-------- Task data

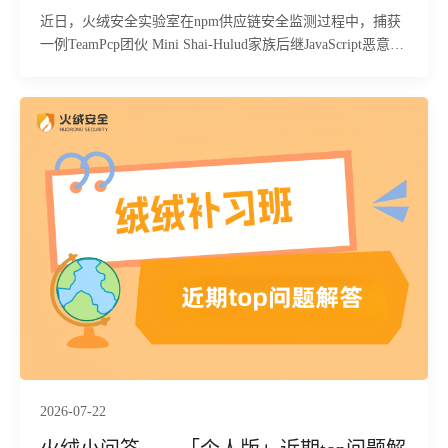
近日，火绒安全实验室在npm供应链安全监测过程中，捕获
一例TeamPcp团伙 Mini Shai-Hulud家族后继JavaScript恶意载
荷样本。经火绒安全工程师静态比对与行为分析确认，该样
本与2026年6月曝光的Mini Shai-Hulud恶意样本为同一家族
衍生版本，核心攻击逻辑、窃密传播机制整体未发生改变，
属于该团伙持续迭代的供应链攻击产物。
2026-07-22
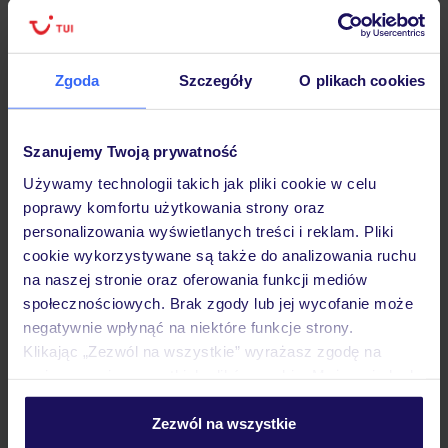
Zgoda
Szczegóły
O plikach cookies
Hotel
Szanujemy Twoją prywatność
Opinie
Używamy technologii takich jak pliki cookie w celu
poprawy komfortu użytkowania strony oraz
personalizowania wyświetlanych treści i reklam. Pliki
Pokoje
cookie wykorzystywane są także do analizowania ruchu
na naszej stronie oraz oferowania funkcji mediów
społecznościowych. Brak zgody lub jej wycofanie może
Wyżywienie
negatywnie wpłynąć na niektóre funkcje strony.
Klikając „Zezwól na wszystkie” wyrażasz zgodę na
umieszczenie wszystkich plików cookie. Możesz jednak
Atrakcje
personalizować swój wybór wchodząc w zakładkę
„Szczegóły”
Zezwól na wszystkie
Szczegółowe informacje o plikach cookie znajdziesz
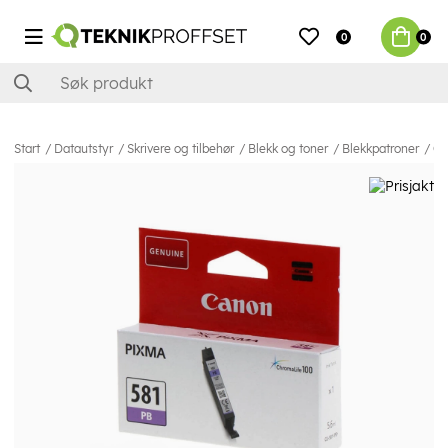
0
0
Start
Datautstyr
Skrivere og tilbehør
Blekk og toner
Blekkpatroner
Ca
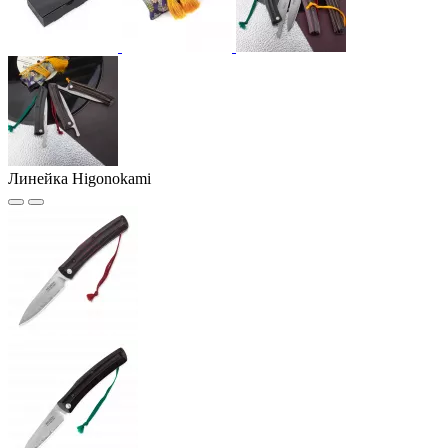
Линейка Higonokami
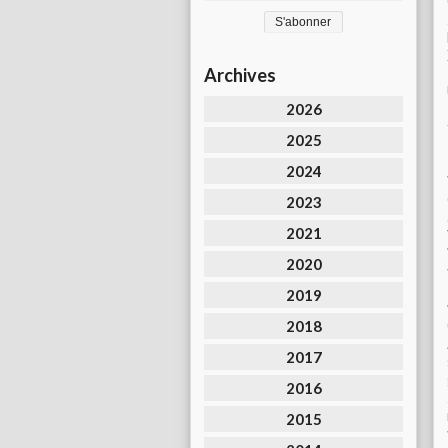
Archives
2026
2025
2024
2023
2021
2020
2019
2018
2017
2016
2015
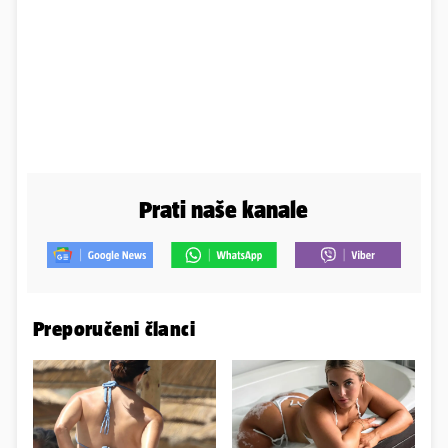
Prati naše kanale
Preporučeni članci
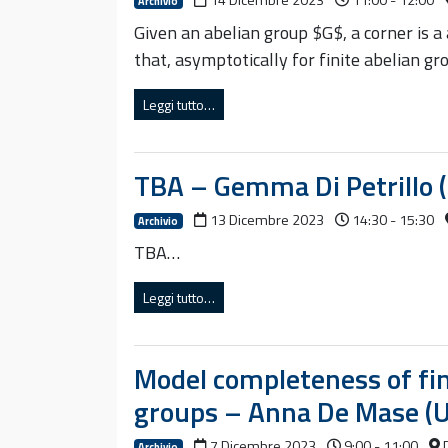
14 Dicembre 2023
11:00 - 12:00
Archivio
Given an abelian group $G$, a corner is a 
that, asymptotically for finite abelian 
Leggi tutto…
TBA – Gemma Di Petrillo (
13 Dicembre 2023
14:30 - 15:30
Archivio
TBA…
Leggi tutto…
Model completeness of fin
groups – Anna De Mase (Un
7 Dicembre 2023
9:00 - 11:00
D
Archivio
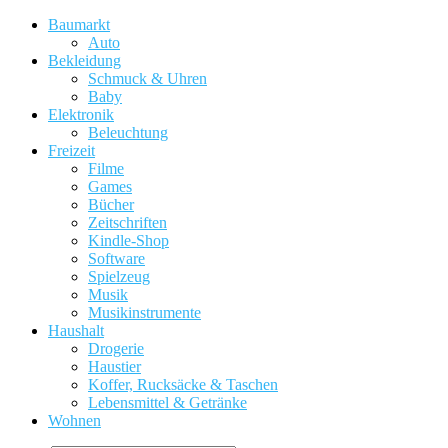
Baumarkt
Auto
Bekleidung
Schmuck & Uhren
Baby
Elektronik
Beleuchtung
Freizeit
Filme
Games
Bücher
Zeitschriften
Kindle-Shop
Software
Spielzeug
Musik
Musikinstrumente
Haushalt
Drogerie
Haustier
Koffer, Rucksäcke & Taschen
Lebensmittel & Getränke
Wohnen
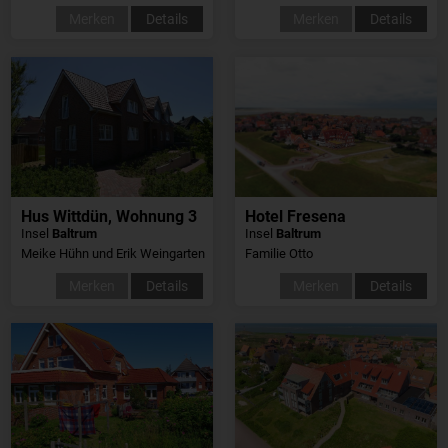
Merken
Details
Merken
Details
Hus Wittdün, Wohnung 3
Hotel Fresena
Insel
Baltrum
Insel
Baltrum
Meike Hühn und Erik Weingarten
Familie Otto
Merken
Details
Merken
Details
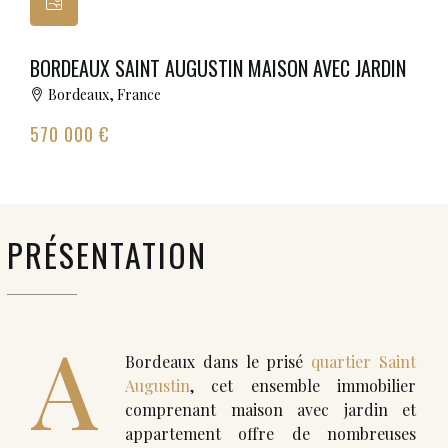
BORDEAUX SAINT AUGUSTIN MAISON AVEC JARDIN
Bordeaux, France
570 000 €
PRÉSENTATION
A
Bordeaux dans le prisé
quartier Saint
Augustin
, cet ensemble immobilier
comprenant maison avec jardin et
appartement offre de nombreuses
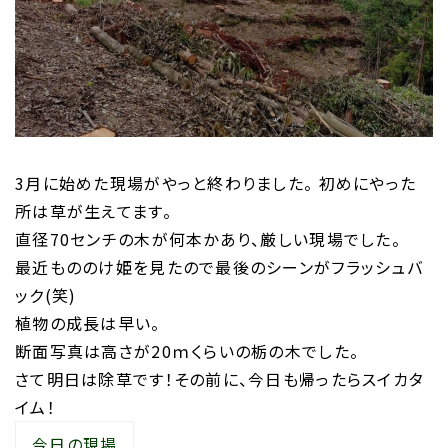
3月に始めた現場がやっと終わりました。 初めにやった
所は草が生えてます。
直径70センチの木が何本かあり、厳しい現場でした。
最近もののけ姫を見たので最後のシーンがフラッシュバ
ック(笑)
植物の成長は早い。
断面写真は高さが20ｍくらいの栃の木でした。
さて明日は除草です！その前に、今日も帰ったらスイカタ
イム！
今日の現場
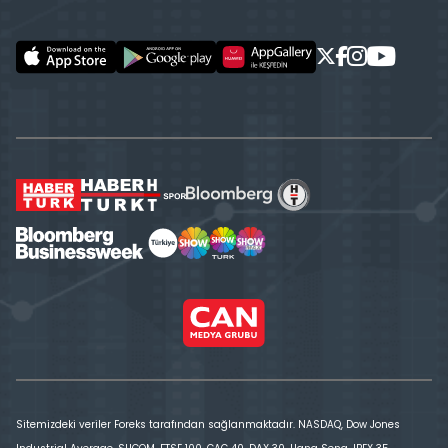
Sitemizdeki veriler Foreks tarafından sağlanmaktadır. NASDAQ, Dow Jones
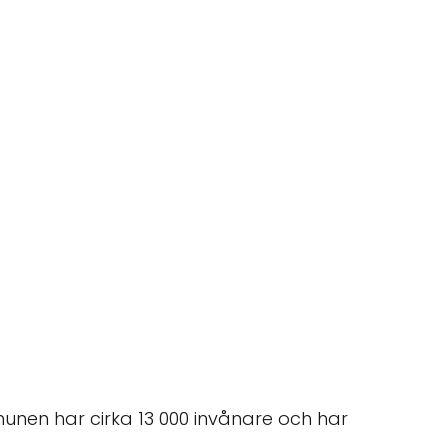
unen har cirka 13 000 invånare och har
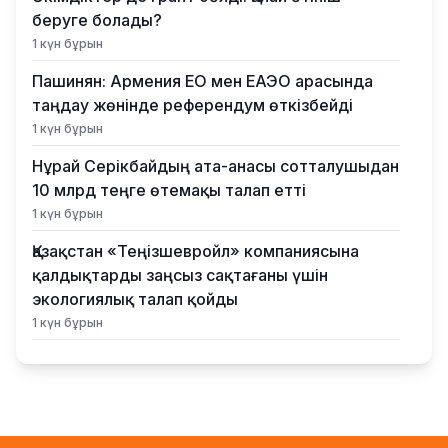
беруге болады?
1 күн бұрын
Пашинян: Армения ЕО мен ЕАЭО арасында
таңдау жөнінде референдум өткізбейді
1 күн бұрын
Нұрай Серікбайдың ата-анасы сотталушыдан
10 млрд теңге өтемақы талап етті
1 күн бұрын
Қазақстан «Теңізшевройл» компаниясына
қалдықтарды заңсыз сақтағаны үшін
экологиялық талап қойды
1 күн бұрын
Жүлде қоры 10,5 миллион теңге: Алматыда
суретшілер арасында ірі өнер бәйгесі
басталды
1 күн бұрын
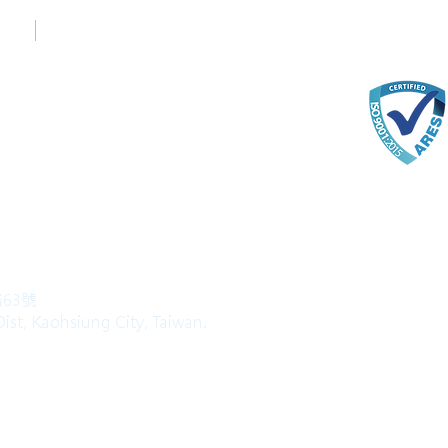
台中辦公室
Taichung Office
(English)
+886-4-22520689
com
路63號
ist, Kaohsiung City, Taiwan.
l Rights Reserved.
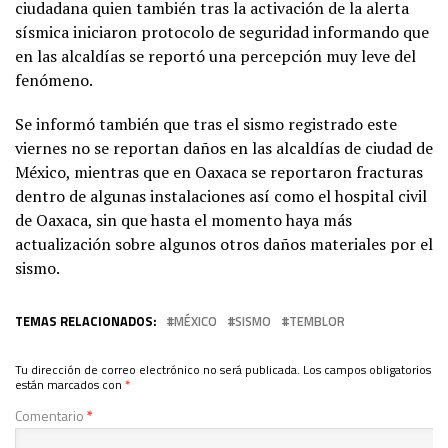
ciudadana quien también tras la activación de la alerta
sísmica iniciaron protocolo de seguridad informando que
en las alcaldías se reportó una percepción muy leve del
fenómeno.
Se informó también que tras el sismo registrado este
viernes no se reportan daños en las alcaldías de ciudad de
México, mientras que en Oaxaca se reportaron fracturas
dentro de algunas instalaciones así como el hospital civil
de Oaxaca, sin que hasta el momento haya más
actualización sobre algunos otros daños materiales por el
sismo.
TEMAS RELACIONADOS:
MÉXICO
SISMO
TEMBLOR
Tu dirección de correo electrónico no será publicada.
Los campos obligatorios
están marcados con
*
Comentario
*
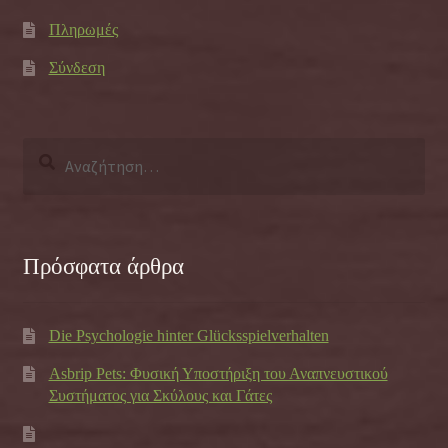
Πληρωμές
Σύνδεση
Αναζήτηση
για:
Πρόσφατα άρθρα
Die Psychologie hinter Glücksspielverhalten
Asbrip Pets: Φυσική Υποστήριξη του Αναπνευστικού
Συστήματος για Σκύλους και Γάτες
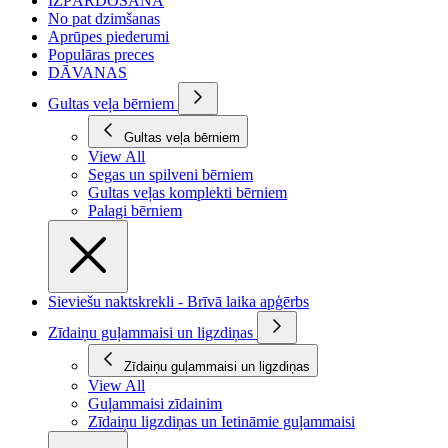
IZPĀRDOŠANA
No pat dzimšanas
Aprūpes piederumi
Populāras preces
DĀVANAS
Gultas veļa bērniem
Gultas veļa bērniem
View All
Segas un spilveni bērniem
Gultas veļas komplekti bērniem
Palagi bērniem
Sieviešu naktskrekli - Brīvā laika apģērbs
Zīdaiņu guļammaisi un ligzdiņas
Zīdaiņu guļammaisi un ligzdiņas
View All
Guļammaisi zīdainim
Zīdaiņu ligzdiņas un Ietināmie guļammaisi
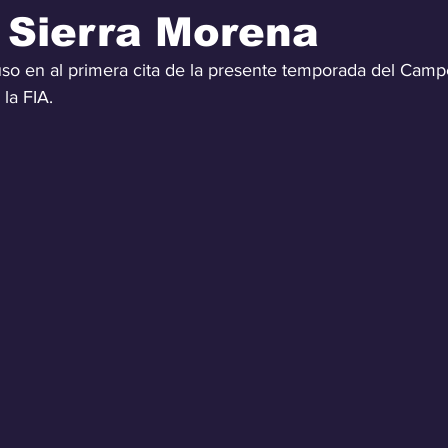
y Sierra Morena
puso en al primera cita de la presente temporada del Cam
la FIA.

----------------

◆ **What is needed**: Lines that hold "también" are the ones to copy, so pick each out from the data.

◆ **Problem solution**:
ciudadana quien también tras la activación de la alerta
Se informó también que tras el sismo registrado este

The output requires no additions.